=== Begin Enclosure ===
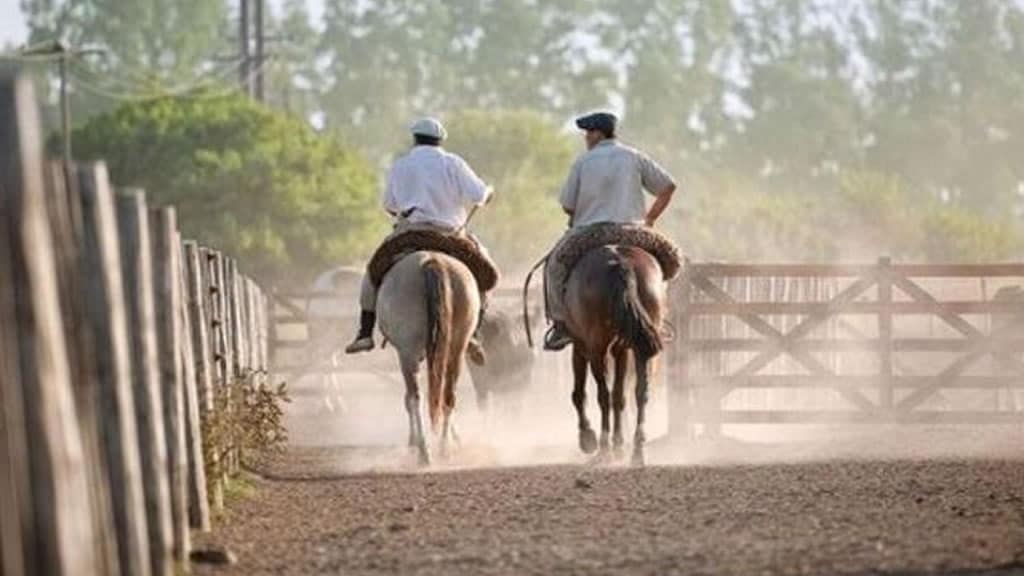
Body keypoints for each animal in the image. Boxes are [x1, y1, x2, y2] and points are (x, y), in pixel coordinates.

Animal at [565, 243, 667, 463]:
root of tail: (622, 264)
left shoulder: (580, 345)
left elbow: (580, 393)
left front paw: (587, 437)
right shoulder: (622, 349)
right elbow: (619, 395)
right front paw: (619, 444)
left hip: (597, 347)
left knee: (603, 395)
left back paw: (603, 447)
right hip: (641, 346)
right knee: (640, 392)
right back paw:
=== End Enclosure ===
▶ **WHAT THIS TASK INVOLVES**
On how many lines of the listing does the string "right" appear? Only the number should be given.

▶ **RESPONSE AREA**
6